The first year, Johnson produced less than 200 gallons. Currently, he produces between 6,000 and 8,000 gallons a year. He pours about a fifth of that during tastings at the winery, festivals and other events. For instance, during a festival this spring, representatives of the winery went through nine cases of wine for tastings. He believes too many tastings can backfire.

“I have poured more bottles than I have sold,” Johnson said. His son, Shannon, recalled one festival where he poured 109 bottles and only sold 108.

Dave Ratliff (left) and his wife, Sandy, of Bedford, Virginia, taste the many wines that Danny Johnson (right) serves at Peaks of Otter Winery.

Johnson said that in the past, most festivals were worth the trip, but that has diminished somewhat for several reasons:

Festival promoters invite too many wineries, increasing competition and creating a situation where none of the wineries sell as many bottles as they could have if just two to three were there.

While he said the feds don’t ask for a pouring tax, the state does on every bottle poured, driving up his costs.

Too many regulations.

The crystal ball

Johnson foresees making more types of wine. After all, he can’t seem to pass up a challenge.

Johnson said if he were 20 years younger, he would build a distillery to capture part of the profits from the popular craft beer market.

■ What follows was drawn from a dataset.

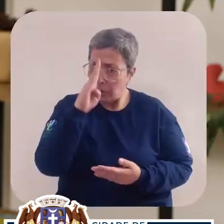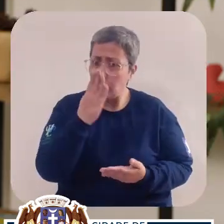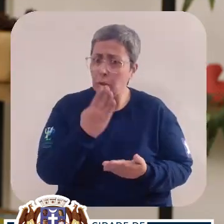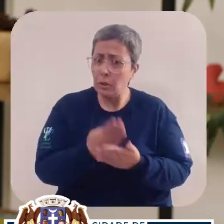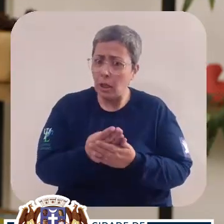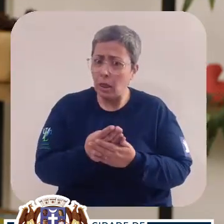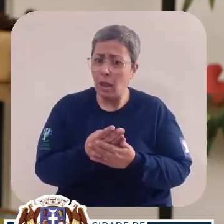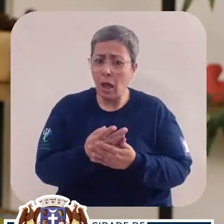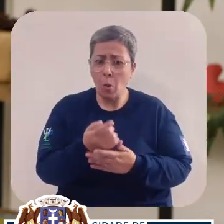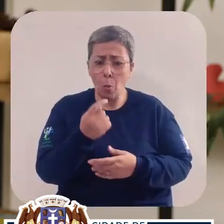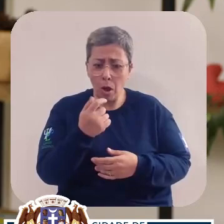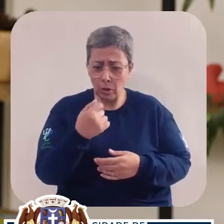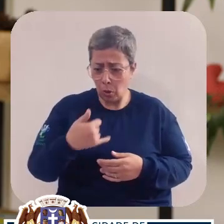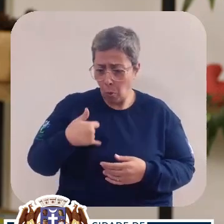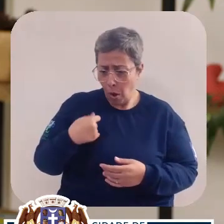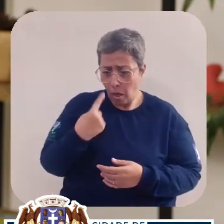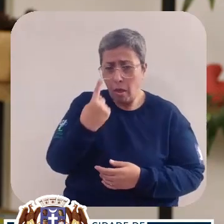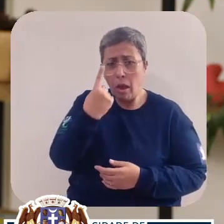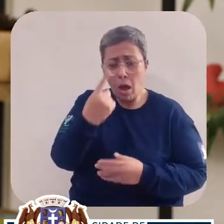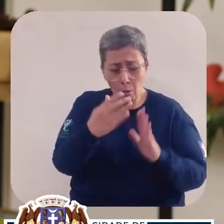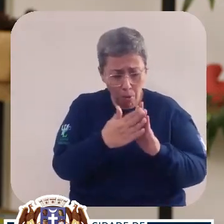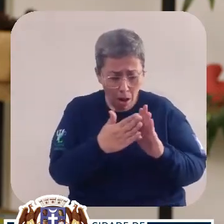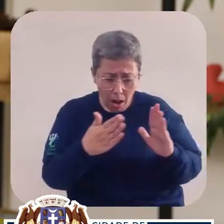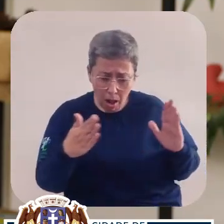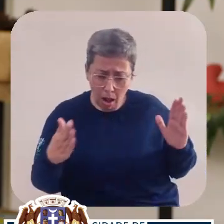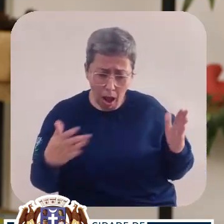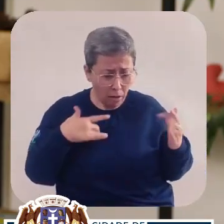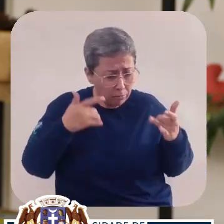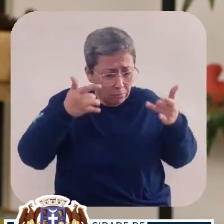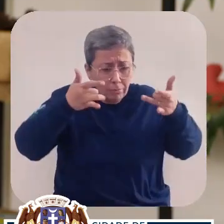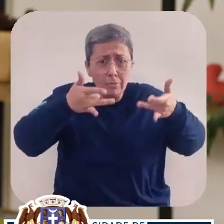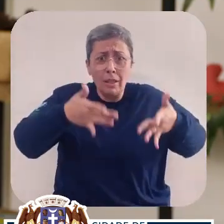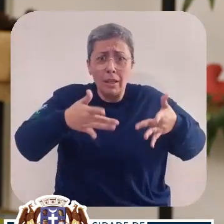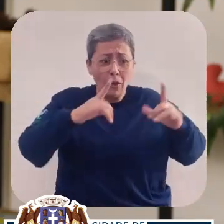Você acredita que meu primeiro ano de vida inteiro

He believes a distillery would pull in more customers who might also buy wine.

He’ll leave that decision up to Shannon and his two grandchildren, Josh and Jordan, who all work at the winery. Shannon’s wife, Donna, works at festivals when she can.

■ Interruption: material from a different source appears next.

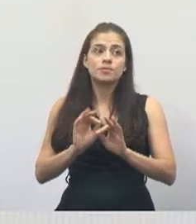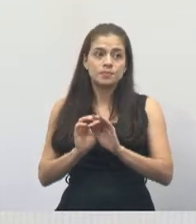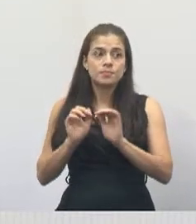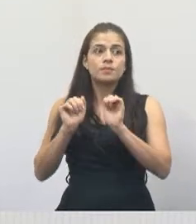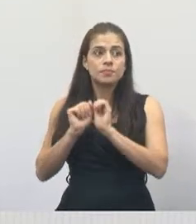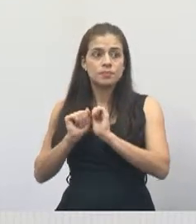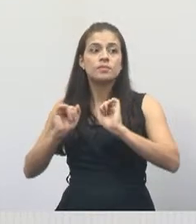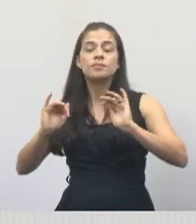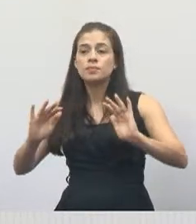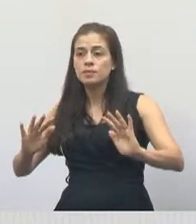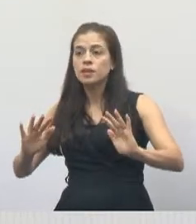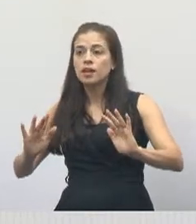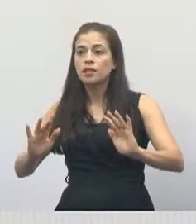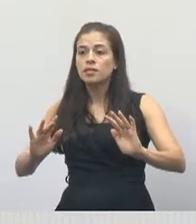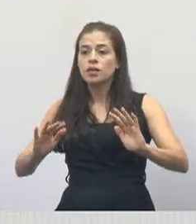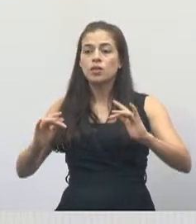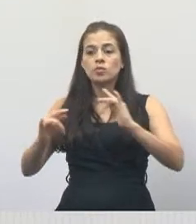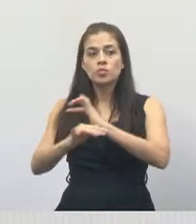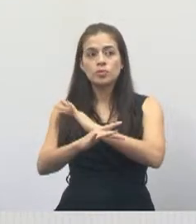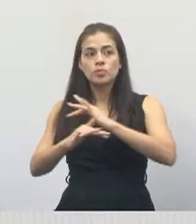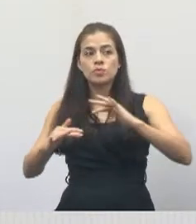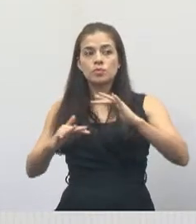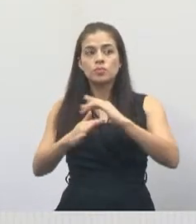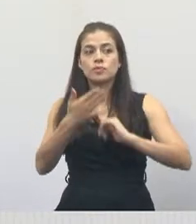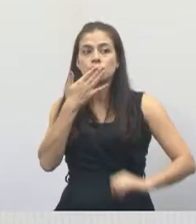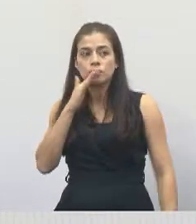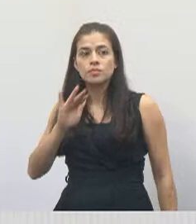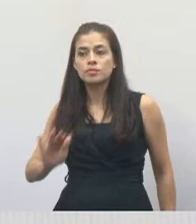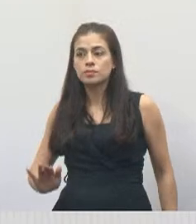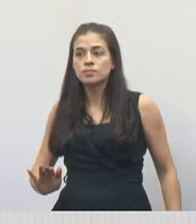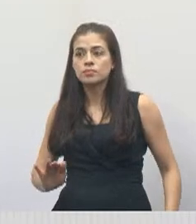Agente de Trânsito Mirim.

Johnson would like to see his wholesale business increase, with more stops closer together along a similar route. In addition, he would like to ship more wine and perhaps establish a wine club where people sign up to receive a certain number of bottles a month or per quarter.

Over the years, the winery has been a lot of fun for Johnson. However, when he started doing it part-time, he didn’t intend to operate a large winery. His original plan was to decrease the apple orchard to about 6 acres and run a pick-your-own operation. He envisioned sitting on the porch, greeting customers, and just collecting money for the apples they picked.

“It hasn’t worked out like that at all,” Johnson said. “I’m working harder than I’ve ever worked in my life.”

Rocky Womack has written about agriculture and business for more than 25 years and currently serves as a contributing writer and correspondent for agriculture and business magazines, domestically and internationally.